*** 本文
譲渡されるまで40年以上。新車登録して一度も車検をとったことのないクルマだったキャリイ 〜2016〜|1970年式 スズキ キャリイ スタンダード

コクピットは乗用車に近いデザイン。インパネはメイプル木目。

       
大阪の町役場で新車で購入されたが、時代の流れとともに使われることがなくなり、わずかな走行距離のまま車庫に保管し続けられていたL40キャリイ。各地をまわり、希少な旧車を保護する全日本保護指定旧車協会メンバーが、この奇跡的な軽トラックを紹介。

【1970年式 スズキ キャリイ スタンダード Vol.3】

【2】から続く

 新車時に大阪のとある町役場が購入したのだが、時代の移り変わりが激しい時代だったこともあり、すぐに使う機会がなくなり、そのまま車庫にしまわれたままになっていたキャリイ。

 名義は当時の町長。ナンバーは付いていたが、数km走行してそのまま使われなくなったものだ。そのまま廃車にすることをためらった職員の中にいた旧車好きが、独自のネットワークを使ってオーナーにたどり着いたというわけだ。

▶▶▶【画像30枚】新車時に付けられていた保護シートを破れてもそのまま使用しているシート。走行距離が少ない分、シートは新品同様。ドアトリムもビニールが付いたまま。全グレード運転席側だけに装備されたヘッドレストなど

 そんな話を聞いたオーナーは一も二もなく購入することを決め、大阪までの道をわくわくしながら進むことになった。屋根のある場所に保管されていたとはいえ、40年以上も経過した軽トラック。ひどい状態である可能性も考えていたのだが、驚くほど良い車体。細かなサビはあったものの、新車の香りが漂ってくるようなクルマだった。

 しかも、新車登録して一度も車検をとったことのないクルマ。旧車でありながら、ほぼ誰の手あかもついていない希有な状態だったのだ。
******
*** 提供データ
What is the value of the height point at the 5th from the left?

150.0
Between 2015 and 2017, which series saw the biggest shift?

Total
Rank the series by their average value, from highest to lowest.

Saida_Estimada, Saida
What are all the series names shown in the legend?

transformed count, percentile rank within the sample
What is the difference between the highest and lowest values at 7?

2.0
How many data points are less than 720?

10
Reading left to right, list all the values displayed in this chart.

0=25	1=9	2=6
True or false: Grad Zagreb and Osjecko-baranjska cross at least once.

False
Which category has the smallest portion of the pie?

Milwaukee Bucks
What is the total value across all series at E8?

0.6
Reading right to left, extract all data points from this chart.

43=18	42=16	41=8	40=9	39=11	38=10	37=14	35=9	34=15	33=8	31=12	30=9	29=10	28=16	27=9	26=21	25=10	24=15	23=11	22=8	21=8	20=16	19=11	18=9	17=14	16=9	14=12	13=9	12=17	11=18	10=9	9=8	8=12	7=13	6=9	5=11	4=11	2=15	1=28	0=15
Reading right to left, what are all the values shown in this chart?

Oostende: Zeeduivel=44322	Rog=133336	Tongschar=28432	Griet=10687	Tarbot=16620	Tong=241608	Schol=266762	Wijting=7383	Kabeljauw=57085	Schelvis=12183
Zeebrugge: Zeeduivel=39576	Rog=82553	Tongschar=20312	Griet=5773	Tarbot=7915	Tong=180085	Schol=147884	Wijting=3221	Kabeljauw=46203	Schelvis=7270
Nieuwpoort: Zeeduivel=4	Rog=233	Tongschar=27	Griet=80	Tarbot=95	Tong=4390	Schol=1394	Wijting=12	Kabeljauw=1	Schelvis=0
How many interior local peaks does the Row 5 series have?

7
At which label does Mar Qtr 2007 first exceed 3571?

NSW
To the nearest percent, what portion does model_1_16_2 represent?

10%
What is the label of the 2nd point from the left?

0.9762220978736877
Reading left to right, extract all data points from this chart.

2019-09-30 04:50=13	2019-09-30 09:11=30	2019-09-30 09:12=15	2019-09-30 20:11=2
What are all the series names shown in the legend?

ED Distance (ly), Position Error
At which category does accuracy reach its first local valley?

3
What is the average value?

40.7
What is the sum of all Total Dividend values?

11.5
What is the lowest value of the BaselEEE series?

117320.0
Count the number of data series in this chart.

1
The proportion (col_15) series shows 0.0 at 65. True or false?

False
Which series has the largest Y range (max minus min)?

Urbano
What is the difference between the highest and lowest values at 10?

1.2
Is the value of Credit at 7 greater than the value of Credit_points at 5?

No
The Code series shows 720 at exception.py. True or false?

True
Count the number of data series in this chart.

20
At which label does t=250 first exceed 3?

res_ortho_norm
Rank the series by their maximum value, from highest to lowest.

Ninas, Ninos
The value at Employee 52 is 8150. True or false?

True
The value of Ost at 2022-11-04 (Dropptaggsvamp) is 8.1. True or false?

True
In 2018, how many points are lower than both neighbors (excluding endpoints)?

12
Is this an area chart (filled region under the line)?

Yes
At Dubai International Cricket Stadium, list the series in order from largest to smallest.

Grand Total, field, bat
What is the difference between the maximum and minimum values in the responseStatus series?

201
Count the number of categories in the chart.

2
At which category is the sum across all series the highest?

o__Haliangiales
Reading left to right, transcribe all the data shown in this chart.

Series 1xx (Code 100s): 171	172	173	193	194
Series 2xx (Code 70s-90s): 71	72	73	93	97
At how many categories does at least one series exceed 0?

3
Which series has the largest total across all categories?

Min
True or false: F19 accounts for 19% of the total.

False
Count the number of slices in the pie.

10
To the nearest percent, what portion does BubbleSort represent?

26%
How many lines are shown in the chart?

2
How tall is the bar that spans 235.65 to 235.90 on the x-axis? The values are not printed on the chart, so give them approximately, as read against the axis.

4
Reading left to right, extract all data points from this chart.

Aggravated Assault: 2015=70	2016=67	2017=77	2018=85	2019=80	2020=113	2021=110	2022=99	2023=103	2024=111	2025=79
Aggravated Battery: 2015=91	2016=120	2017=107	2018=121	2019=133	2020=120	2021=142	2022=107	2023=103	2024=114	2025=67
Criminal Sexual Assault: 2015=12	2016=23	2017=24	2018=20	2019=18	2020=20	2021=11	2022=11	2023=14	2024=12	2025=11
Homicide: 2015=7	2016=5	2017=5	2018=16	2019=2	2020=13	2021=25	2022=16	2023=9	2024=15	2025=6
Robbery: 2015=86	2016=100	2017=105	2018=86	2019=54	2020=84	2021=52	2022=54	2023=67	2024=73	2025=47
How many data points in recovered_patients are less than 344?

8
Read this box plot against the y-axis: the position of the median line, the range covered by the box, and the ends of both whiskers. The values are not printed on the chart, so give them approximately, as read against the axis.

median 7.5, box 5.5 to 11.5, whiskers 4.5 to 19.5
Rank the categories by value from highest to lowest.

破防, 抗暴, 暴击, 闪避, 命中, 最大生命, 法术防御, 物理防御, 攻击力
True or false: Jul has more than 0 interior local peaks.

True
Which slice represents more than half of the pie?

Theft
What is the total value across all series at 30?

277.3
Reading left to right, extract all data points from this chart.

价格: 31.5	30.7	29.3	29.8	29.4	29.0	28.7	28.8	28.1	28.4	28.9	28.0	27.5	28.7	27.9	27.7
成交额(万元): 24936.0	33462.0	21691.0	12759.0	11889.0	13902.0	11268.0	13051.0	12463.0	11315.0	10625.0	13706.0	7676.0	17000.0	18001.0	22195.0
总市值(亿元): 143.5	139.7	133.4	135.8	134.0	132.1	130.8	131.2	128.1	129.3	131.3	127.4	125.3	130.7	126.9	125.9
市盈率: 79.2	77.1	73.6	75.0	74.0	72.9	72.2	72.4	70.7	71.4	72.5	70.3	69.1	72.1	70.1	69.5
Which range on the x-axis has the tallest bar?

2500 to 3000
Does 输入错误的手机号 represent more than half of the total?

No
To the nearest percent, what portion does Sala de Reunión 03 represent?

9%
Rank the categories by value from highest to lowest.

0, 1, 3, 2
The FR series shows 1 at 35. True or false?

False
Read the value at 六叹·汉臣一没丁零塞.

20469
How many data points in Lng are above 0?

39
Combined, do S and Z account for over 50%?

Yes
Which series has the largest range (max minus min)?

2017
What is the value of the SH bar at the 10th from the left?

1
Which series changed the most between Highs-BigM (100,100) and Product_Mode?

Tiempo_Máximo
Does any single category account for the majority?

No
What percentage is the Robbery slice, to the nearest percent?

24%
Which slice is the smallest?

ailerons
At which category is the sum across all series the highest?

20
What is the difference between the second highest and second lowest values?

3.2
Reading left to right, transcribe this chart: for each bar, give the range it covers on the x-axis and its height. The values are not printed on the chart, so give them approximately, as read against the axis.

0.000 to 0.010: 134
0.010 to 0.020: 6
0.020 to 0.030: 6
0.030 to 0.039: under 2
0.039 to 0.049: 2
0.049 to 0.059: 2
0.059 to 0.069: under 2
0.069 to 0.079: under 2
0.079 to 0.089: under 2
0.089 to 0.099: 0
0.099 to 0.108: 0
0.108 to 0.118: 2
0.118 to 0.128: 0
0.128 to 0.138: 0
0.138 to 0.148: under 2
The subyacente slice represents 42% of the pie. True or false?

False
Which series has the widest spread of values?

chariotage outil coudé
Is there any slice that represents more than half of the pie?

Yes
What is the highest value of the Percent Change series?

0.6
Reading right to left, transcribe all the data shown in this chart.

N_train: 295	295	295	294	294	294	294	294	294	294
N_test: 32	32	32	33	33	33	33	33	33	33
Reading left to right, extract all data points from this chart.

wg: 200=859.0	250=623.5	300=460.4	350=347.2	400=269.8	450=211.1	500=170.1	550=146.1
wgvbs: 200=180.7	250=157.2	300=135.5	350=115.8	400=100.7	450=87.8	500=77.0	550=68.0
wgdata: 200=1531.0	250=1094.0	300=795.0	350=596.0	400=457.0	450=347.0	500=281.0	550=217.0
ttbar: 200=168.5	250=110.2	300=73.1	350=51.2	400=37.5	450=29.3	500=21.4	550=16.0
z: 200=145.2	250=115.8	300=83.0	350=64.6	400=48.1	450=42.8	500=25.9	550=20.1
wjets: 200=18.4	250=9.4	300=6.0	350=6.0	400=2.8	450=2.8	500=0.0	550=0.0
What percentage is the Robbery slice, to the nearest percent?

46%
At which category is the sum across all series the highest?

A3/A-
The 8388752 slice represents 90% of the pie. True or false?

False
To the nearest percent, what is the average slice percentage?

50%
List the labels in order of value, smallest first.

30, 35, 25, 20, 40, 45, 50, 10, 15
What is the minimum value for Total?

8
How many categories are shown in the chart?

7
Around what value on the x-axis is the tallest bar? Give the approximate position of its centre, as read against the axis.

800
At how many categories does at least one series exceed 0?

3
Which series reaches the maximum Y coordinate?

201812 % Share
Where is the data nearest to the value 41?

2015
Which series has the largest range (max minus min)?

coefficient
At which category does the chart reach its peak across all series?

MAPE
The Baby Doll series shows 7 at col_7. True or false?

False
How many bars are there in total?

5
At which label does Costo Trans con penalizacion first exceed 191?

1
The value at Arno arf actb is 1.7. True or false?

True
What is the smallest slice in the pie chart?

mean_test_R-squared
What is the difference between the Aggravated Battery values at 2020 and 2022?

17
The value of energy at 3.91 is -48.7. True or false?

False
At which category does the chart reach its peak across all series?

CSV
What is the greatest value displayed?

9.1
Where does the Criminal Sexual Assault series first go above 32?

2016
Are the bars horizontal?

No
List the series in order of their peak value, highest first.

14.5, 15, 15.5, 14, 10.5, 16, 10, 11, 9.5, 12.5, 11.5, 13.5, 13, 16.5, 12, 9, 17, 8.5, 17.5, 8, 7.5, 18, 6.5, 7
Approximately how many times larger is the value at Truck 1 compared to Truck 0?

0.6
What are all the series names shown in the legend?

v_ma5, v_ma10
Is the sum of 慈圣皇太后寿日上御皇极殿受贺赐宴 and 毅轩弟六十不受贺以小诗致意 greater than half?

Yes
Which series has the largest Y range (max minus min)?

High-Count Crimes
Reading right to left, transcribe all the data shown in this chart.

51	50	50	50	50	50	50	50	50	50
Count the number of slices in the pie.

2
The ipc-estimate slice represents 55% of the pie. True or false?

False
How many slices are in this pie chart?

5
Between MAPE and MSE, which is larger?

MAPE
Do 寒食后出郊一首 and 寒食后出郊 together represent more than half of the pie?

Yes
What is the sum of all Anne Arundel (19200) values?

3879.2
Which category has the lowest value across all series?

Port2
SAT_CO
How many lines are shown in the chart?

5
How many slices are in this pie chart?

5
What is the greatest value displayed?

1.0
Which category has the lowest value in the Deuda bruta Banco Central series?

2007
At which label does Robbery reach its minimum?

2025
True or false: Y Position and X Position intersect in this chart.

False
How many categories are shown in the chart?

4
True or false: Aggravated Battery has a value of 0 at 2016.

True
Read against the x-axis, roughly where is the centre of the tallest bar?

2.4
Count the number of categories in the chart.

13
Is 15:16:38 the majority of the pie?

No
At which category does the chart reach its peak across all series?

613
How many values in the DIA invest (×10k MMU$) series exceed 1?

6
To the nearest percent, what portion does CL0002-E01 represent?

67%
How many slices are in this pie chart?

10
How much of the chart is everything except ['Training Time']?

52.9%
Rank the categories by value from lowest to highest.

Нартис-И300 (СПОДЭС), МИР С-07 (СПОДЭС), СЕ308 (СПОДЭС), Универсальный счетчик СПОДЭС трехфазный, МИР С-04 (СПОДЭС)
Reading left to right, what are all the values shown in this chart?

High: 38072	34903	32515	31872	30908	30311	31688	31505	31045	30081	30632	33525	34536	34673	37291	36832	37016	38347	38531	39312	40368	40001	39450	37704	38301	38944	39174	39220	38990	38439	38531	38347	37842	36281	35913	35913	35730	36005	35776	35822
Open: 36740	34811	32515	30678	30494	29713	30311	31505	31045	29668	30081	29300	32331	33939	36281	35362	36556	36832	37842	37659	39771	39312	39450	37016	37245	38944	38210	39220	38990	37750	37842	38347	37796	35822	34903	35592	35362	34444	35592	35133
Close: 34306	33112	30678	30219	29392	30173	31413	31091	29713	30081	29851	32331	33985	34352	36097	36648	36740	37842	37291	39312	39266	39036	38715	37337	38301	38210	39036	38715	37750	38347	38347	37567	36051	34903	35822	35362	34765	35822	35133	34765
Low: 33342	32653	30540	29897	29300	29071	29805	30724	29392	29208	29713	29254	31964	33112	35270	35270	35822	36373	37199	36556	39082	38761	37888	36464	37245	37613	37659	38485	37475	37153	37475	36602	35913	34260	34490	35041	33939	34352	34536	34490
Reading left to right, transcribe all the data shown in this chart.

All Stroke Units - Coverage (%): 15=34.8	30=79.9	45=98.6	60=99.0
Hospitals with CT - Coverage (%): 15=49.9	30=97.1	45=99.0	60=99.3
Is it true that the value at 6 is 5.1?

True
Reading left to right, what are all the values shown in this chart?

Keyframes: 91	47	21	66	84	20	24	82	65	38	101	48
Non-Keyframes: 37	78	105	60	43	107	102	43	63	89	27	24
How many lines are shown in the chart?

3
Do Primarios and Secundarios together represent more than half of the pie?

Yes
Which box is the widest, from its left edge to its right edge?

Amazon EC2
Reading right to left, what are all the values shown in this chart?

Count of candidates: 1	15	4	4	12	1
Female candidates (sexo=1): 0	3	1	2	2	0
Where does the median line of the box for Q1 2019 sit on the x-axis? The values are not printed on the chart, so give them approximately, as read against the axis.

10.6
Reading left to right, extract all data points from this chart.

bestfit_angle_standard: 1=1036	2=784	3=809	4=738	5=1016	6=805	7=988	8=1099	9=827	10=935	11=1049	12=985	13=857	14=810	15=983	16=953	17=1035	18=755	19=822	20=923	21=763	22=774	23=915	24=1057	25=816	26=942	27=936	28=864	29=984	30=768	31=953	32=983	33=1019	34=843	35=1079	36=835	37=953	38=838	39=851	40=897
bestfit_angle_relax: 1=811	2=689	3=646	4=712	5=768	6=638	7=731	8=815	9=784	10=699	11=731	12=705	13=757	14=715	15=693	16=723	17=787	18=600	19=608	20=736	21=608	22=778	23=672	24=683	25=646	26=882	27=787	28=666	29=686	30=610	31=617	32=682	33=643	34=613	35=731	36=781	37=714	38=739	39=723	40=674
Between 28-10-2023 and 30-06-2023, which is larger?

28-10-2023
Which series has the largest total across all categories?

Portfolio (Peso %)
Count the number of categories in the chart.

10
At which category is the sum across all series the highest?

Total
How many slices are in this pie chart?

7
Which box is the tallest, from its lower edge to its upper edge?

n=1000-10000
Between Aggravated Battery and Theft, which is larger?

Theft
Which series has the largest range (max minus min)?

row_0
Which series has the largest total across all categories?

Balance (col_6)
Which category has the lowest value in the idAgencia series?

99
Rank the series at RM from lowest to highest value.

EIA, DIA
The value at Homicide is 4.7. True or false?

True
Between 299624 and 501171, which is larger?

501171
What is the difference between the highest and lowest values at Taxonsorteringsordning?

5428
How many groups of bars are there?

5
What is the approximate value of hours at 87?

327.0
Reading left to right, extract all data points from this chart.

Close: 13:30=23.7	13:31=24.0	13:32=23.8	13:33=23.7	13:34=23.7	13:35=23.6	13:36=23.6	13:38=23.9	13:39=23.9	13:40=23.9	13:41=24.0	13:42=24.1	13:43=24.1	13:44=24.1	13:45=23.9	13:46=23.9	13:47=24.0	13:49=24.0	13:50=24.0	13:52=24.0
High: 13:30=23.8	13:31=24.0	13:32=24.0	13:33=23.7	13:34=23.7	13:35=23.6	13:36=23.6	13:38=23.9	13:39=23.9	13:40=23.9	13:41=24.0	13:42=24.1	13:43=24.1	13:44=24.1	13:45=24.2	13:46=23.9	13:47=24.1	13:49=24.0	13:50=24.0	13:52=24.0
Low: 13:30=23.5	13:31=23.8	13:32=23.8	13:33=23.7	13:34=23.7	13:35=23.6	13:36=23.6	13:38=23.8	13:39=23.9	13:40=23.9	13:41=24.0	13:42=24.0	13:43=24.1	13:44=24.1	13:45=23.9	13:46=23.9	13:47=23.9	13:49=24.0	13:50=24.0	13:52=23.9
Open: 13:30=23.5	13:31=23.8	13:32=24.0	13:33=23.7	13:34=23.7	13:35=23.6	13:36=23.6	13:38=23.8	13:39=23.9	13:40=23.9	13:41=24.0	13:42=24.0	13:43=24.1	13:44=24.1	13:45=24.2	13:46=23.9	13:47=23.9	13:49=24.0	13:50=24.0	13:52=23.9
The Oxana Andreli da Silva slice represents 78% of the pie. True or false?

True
******
課題一覧:
1. キャリイの記事によると、このキャリイが数km走っただけで車庫にしまわれたままになったのはなぜか。1〜3文で説明すること。
2. キャリイの記事を、最後の文のあとから書き進めること。

課題別の解答:
1. 新車時に大阪の町役場が購入したものの、時代の移り変わりが激しい時代だったため、すぐに使う機会がなくなったからである。そのため、名義もナンバーもあるまま車庫に保管され続けた。

2.
【4】へ続く

1970年式 スズキ キャリイ スタンダード
Specifications 主要諸元
●全長2995mm
●全幅1295mm
●全高1575mm
●荷台長1835mm
●荷台幅1205mm
●荷台高270mm
●ホイールベース1745mm
●最低地上高150mm
●車両重量510kg
●乗車定員2名
●登坂能力20.3°
●最小回転半径3.8m
●エンジン種類空冷2ストローク2気筒
●総排気量359cc
●ボア×ストローク61.0×61.5mm
●圧縮比5.8:1
●最高出力27ps/6000rpm
●最大トルク3.7kg-m/56000rpm
●燃料タンク容量26L
●ステアリング形式ボールナット式
●サスペンション前/後コイルスプリングダブルウィッシュボーン型/リジッドアクスル半楕円リーフスプリング従置型
●ブレーキ前/後ツーリーディング/リーディングトレーリング
●タイヤ前後とも5.00-10-4PR
●発売当時価格31万円

初出:Nostalgic Hero 2016年 4月号 vol.174(記事中の内容は掲載当時のものを主とし、一部加筆したものです)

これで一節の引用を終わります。